▶ EXTRACT PROVIDED:
┌──

Kaizuka (貝塚市, Kaizuka-shi) is a city located in Osaka Prefecture, Japan. As of 1 January 2022, the city had an estimated population of 83,995 in 37,778 households and a population density of 1900 persons per km^{2}. The total area of the city is 43.93 sqkm.

==Geography==
Kaizuka is located in the southern part of Izumi Region in Osaka Prefecture, bordered by Osaka Bay to the northwest. The Kogi River flows from east to west, the Tsuda River forms the line between this city and Kishiwada City, and the Mide River is a city boundary with Izumisano City. Nankai Main Line and Hanwa Line run from south to north, and the Mizuma Railway runs from east to west. Mount Izumi Katsuragi is partly in Kaizuka territory.

===Neighboring municipalities===
Osaka Prefecture
- Izumisano
- Kishiwada
- Kumatori
Wakayama Prefecture
- Kinokawa

==Climate==
Kaizuka has a humid subtropical climate (Köppen Cfa) characterized by warm summers and cool winters with light to no snowfall. The average annual temperature in Kaizuka is 14.6 °C. The average annual rainfall is 1475 mm with September as the wettest month. The temperatures are highest on average in August, at around 26.6 °C, and lowest in January, at around 3.3 °C.

==Demographics==
Per Japanese census data, the population of Kaizuka has increased steadily over the last century..

==History==
The area of the modern city of Izumisano was within ancient Izumi Province. The area was a stronghold of Ishiyama Hongan-ji during the Sengoku period. In the Edo Period, much of the city area was controlled by the Osaka machi-bugyō and by Kishiwada Domain. After the Meiji restoration, the town of Kaizuka established within Minami District with the creation of the modern municipalities system on April 1, 1889, along with the villages of Asogou, Shima, Kijima and Nishi-Katsuragi. Kita-Kogi and Minami-Kogi (within Hine District) were also formed. On April 1, 1896 the area became part of Sennan District, Osaka. Kaizuka annexed Asogou, Shima, Kita-Kogi, and Minami-Kogi on April 1, 1931, Kijima on April 15, 1935 and Nishi-Katsuragi on April 1, 1939. Kaizuka was elevated to city status on October 1, 1943.

==Government==
Kaizuka has a mayor-council form of government with a directly elected mayor and a unicameral city council of 18 members. Kaizuka contributes one member to the Osaka Prefectural Assembly. In terms of national politics, the city is part of Osaka 19th district of the lower house of the Diet of Japan.

└──

▶ PROVIDED RECORDS:
┌──

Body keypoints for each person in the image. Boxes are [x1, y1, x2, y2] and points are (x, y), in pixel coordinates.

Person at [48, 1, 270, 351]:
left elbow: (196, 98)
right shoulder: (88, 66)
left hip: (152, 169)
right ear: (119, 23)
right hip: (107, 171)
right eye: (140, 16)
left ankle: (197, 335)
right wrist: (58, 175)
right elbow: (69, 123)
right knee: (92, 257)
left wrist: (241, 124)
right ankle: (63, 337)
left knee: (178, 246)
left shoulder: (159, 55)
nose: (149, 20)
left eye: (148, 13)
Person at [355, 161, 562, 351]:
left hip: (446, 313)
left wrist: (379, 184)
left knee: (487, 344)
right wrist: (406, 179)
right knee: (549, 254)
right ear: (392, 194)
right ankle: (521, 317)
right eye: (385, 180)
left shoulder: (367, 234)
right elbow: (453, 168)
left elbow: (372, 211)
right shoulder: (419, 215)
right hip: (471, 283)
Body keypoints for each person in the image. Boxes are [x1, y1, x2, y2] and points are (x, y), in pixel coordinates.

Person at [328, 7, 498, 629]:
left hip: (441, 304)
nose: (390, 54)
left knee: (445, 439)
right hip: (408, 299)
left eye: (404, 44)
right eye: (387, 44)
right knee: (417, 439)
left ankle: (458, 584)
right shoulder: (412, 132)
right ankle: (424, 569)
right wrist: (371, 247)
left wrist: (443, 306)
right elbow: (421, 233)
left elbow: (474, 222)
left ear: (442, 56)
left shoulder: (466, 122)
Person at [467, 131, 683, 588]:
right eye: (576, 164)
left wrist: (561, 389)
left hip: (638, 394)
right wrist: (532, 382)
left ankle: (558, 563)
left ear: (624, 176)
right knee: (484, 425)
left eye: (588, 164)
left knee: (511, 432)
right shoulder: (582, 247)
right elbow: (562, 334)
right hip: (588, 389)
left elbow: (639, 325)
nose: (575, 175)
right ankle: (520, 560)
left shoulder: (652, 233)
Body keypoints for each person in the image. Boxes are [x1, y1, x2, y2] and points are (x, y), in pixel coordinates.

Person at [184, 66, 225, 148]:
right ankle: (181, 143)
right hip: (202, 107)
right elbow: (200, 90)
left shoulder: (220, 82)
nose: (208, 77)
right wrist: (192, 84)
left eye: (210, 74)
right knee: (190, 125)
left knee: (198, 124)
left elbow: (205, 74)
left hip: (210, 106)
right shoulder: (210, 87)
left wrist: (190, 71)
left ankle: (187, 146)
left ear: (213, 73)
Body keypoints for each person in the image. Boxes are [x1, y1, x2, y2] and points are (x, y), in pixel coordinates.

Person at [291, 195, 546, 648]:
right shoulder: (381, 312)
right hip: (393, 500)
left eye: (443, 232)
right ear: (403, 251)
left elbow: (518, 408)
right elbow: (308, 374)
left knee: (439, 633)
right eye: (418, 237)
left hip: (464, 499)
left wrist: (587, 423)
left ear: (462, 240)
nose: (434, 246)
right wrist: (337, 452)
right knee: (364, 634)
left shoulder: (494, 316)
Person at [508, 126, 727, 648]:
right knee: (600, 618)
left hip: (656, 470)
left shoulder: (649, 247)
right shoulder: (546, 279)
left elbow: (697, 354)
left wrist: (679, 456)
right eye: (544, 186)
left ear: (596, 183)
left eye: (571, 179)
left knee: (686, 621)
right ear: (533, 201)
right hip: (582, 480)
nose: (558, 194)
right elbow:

└──

▶ TASK INSTRUCTIONS:
**a)** Extract the part of the Kaizuka article starting at "Kaizuka (貝塚市, Kaizuka-shi)" and ending at "in Kaizuka territory.".
**b)** Extend the Kaizuka article past its final sentence.
The material has no connection to the Kaizuka article.

▶ RESPONSES PER TASK:
**a)**
Kaizuka (貝塚市, Kaizuka-shi) is a city located in Osaka Prefecture, Japan. As of 1 January 2022, the city had an estimated population of 83,995 in 37,778 households and a population density of 1900 persons per km^{2}. The total area of the city is 43.93 sqkm.

==Geography==
Kaizuka is located in the southern part of Izumi Region in Osaka Prefecture, bordered by Osaka Bay to the northwest. The Kogi River flows from east to west, the Tsuda River forms the line between this city and Kishiwada City, and the Mide River is a city boundary with Izumisano City. Nankai Main Line and Hanwa Line run from south to north, and the Mizuma Railway runs from east to west. Mount Izumi Katsuragi is partly in Kaizuka territory.

**b)**
==Economy==
Kaizuka has been famous for its production of wooden combs since ancient times. Made of boxwood, this remains an important handicraft and is the motif of the city's mascot character. The city economy is a mixture of industrial (textiles, steel wire and rope) and agriculture (onions, eggplant). Many residents commute to larger cities to the north, including Sakai and Osaka. Taking advantage of the city's proximity to Kansai International Airport, the Nishikinohama Industrial Park was constructed by reclaiming the offshore area of on the right bank of the mouth of the Kogi River.

==Education==
Kaizuka has 11 public elementary schools and five public middle schools operated by the city government and three public high schools operated by the Osaka Prefectural Department of Education. There is also one private high school. The Osaka Kawasaki Rehabilitation University is also located in Kaizuka.

==Transportation==

=== Airport ===
- Kansai International Airport

===Railway===
 JR West – Hanwa Line
- -
 Nankai Electric Railway - Nankai Main Line
- -
Mizuma Railway - Mizuma Line
- - - - - - - - - -

===Highway===
- Hanshin Expressway
- Hanwa Expressway
- Kansai-Kūkō Expressway

==Local attractions==
- Gansen-ji
- Kōon-ji
- Kumano Kodō
- Mizuma-dera
- Nishikinohama Beach
- Okumizuma Onsen

===Sports===
The city is promoting volleyball because it used to be the home of Nichibo Women's Volleyball Team called Oriental Witches led by Hirofumi Daimatsu.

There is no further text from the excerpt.